* Gegeven opdracht A *
Haal uit de records elke regel waarin het woord "down" voorkomt. Let daarbij op hoofdletters en kleine letters.

* Aangeleverde tekst *
Home

Gerechtshof Arnhem, 22-03-1983, AW8946, 953/1980

Gerechtshof Arnhem, 22-03-1983, AW8946, 953/1980

Gegevens

Instantie
Gerechtshof Arnhem
Datum uitspraak
22 maart 1983
Datum publicatie
4 april 2013
ECLI
ECLI:NL:GHARN:1983:AW8946
Zaaknummer
953/1980
Relevante informatie
3.2 IB, 3.5 IB

Uitspraak

Het Gerechtshof enz.;

Gezien het beroepschrift van X, wonende te Z, gericht tegen de uitspraak van de inspecteur op het bezwaarschrift van belanghebbende tegen de haar voor het jaar 1977 opgelegde aanslag in de inkomstenbelasting;

Gezien ...

Overwegende dat bij de uitspraak waarvan beroep de bovenvermelde aanslag, berekend naar een belastbaar inkomen van f 59.415 met inachtneming van een belastingvrije som van f 12.957 is gehandhaafd;

Overwegende dat belanghebbende in beroep vermindering van de aanslag verzoekt tot een, berekend naar een belastbaar inkomen van f 56.293, met inachtneming van gemelde belastingvrije som, terwijl de inspecteur concludeert tot bevestiging van de uitspraak;

Overwegende dat op grond van de stukken en het ter zitting verhandelde het volgende als voor dit geding vaststaand kan worden aangemerkt:

Belanghebbende oefende tot het jaar 1974 het vrij beroep uit van vertaler.

* Aangeleverde records *

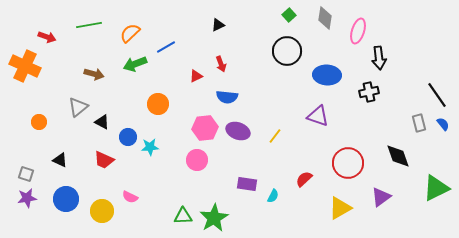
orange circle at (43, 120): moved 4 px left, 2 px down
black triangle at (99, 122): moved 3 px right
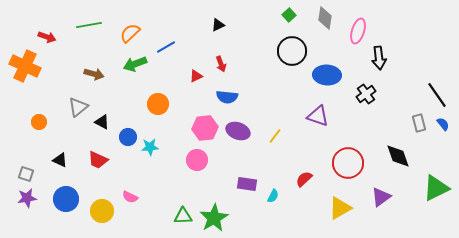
black circle at (287, 51): moved 5 px right
black cross at (369, 92): moved 3 px left, 2 px down; rotated 24 degrees counterclockwise
red trapezoid at (104, 160): moved 6 px left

* Gegeven opdracht B *
Vul de uitspraak over de aanslag inkomstenbelasting aan met een vervolg dat direct na de laatste zin begint.

* Juist antwoord A *
orange circle at (43, 120): moved 4 px left, 2 px down
black cross at (369, 92): moved 3 px left, 2 px down; rotated 24 degrees counterclockwise

* Juist antwoord B *
In laatstgenoemd jaar bracht zij haar beroepsuitoefening in een besloten vennootschap in, welke vennootschap is gevestigd te Z en van welke vennootschap belanghebbende directeur is. De vennootschap verzorgt vertalingen op het gebied, respectievelijk ten behoeven van reclame, toerisme, organisaties op het gebied van voorlichting, industriële bedrijven, sociale instellingen en op technisch gebied, maar geen vertalingen op literair en journalistiek terrein. Tot belanghebbendes werkzaamheden als directeur van de vennootschap behoren onder meer het corrigeren van gemaakte vertalingen in het Nederlands, Engels en Duits, alsmede van vertalingen uit het Nederlands, het adviseren van vertalers en het onderhouden van contacten met vertalers en opdrachtgevers. Belanghebbendes salaris als directeur van de vennootschap beliep in het jaar 1974 circa f 42.000 en in de jaren 1975 tot en met 1979 van circa f 56.000 tot circa f 60.000 per jaar. In de jaren 1974 tot en met 1976 beliepen belanghebbendes inkomsten uit vertaalwerkzaamheden op literair en journalistiek terrein achtereenvolgens nihil, f 618 en f 4.000. In de jaren 1977 tot en met 1980 beliepen de uit laatstbedoelde werkzaamheden voortgevloeide bruto- respectievelijk netto-inkomsten achtereenvolgens f 7.684 en f 6.279, f 18.170 en f 17.258, f 3.273 en f 1.538, f 3.928 en f 2.658. De bedoelde inkomsten zullen in het jaar 1981 naar verwachting liggen op een niveau van respectievelijk f 10.000 en f 8.500.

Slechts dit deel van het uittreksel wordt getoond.